Les redevables domiciliés à l'étranger
pourront se procurer les déclarations vierges auprès du centre des impôts des non-résidents (10, rue du Centre - TSA 50014 - 93465 NOISY-LE-GRAND Cedex, adresse mel : cinr.paris@dgi.finances.gouv.fr, téléphone : 01 57 33 83 00).
Télécharger sa déclaration par Internet
La déclaration complète peut également être saisie sur le site. Dans ce cas, elle doit ensuite être imprimée et adressée avec un exemplaire de la déclaration préidentifiée au centre des impôts compétent.

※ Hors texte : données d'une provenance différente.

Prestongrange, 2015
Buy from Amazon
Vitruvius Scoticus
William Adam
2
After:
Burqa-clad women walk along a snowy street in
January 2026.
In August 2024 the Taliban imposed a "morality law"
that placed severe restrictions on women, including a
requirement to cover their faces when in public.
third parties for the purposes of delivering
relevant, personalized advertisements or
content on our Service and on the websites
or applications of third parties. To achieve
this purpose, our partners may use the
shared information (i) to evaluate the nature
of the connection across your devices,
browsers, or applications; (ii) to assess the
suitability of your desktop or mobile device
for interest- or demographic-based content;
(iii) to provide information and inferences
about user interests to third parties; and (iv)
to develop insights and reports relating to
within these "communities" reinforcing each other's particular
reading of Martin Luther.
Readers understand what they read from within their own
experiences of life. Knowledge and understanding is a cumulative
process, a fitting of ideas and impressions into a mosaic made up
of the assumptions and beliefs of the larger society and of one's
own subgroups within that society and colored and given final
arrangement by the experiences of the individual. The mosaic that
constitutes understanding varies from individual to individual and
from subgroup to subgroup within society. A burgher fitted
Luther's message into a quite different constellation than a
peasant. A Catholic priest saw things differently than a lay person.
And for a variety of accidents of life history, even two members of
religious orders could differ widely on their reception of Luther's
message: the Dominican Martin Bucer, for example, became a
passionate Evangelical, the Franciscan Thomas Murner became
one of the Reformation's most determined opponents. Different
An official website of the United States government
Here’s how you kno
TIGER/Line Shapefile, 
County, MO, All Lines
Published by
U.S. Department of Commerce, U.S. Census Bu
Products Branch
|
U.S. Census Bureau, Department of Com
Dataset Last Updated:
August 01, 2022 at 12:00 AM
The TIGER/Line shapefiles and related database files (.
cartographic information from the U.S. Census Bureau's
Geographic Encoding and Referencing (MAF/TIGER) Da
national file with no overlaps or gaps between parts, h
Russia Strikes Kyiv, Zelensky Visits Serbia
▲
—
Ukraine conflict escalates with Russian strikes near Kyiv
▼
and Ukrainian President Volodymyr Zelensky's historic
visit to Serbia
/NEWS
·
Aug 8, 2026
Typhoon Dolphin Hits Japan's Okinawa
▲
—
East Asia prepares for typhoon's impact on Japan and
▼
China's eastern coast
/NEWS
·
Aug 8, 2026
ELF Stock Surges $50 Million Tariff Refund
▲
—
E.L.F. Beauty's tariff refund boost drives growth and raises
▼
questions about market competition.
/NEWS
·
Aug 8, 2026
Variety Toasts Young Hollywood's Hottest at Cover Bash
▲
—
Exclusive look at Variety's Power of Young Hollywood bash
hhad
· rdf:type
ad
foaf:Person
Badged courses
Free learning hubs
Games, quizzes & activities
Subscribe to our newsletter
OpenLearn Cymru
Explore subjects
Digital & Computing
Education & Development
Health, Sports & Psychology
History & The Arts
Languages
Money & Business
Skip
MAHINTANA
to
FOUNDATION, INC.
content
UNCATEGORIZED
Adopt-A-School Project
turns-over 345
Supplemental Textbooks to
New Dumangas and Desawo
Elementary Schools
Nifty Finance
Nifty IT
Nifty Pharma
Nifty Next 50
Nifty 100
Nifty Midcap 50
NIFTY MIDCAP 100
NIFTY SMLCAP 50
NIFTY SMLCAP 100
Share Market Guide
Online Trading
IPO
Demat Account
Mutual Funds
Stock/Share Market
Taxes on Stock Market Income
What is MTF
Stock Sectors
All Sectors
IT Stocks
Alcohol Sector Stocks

Le lieu de dépôt des déclaration et du paiement de l'impôt
En même temps que vous déposez votre déclaration, vous devez également payer votre impôt. Les personnes imposables devront déposer leur déclaration en simple exemplaire et payer simultanément l'impôt :
Au service des impôts indiqué sur le formulaire reçu par la poste, même en cas de changement d'adresse ;
Au service des impôts de leur domicile au 1er janvier 2007, lorsqu'elles utilisent un formulaire non préidentifié (où leur nom m'apparaît pas, pour les primo-déclarants par exemple) ;
Au service des impôts de Menton (7, rue Victor Hugo - 06507 MENTON CEDEX, téléphone : 04 93 28 62 60), lorsqu'elles résident dans la Principauté de Monaco ;
A la recette des non-résidents (10, rue du Centre - TSA 50014 - 93465 NOISY-LE-GRAND Cedex, téléphone : 01 57 33 82 00), lorsqu'elles sont domiciliées à l'étranger.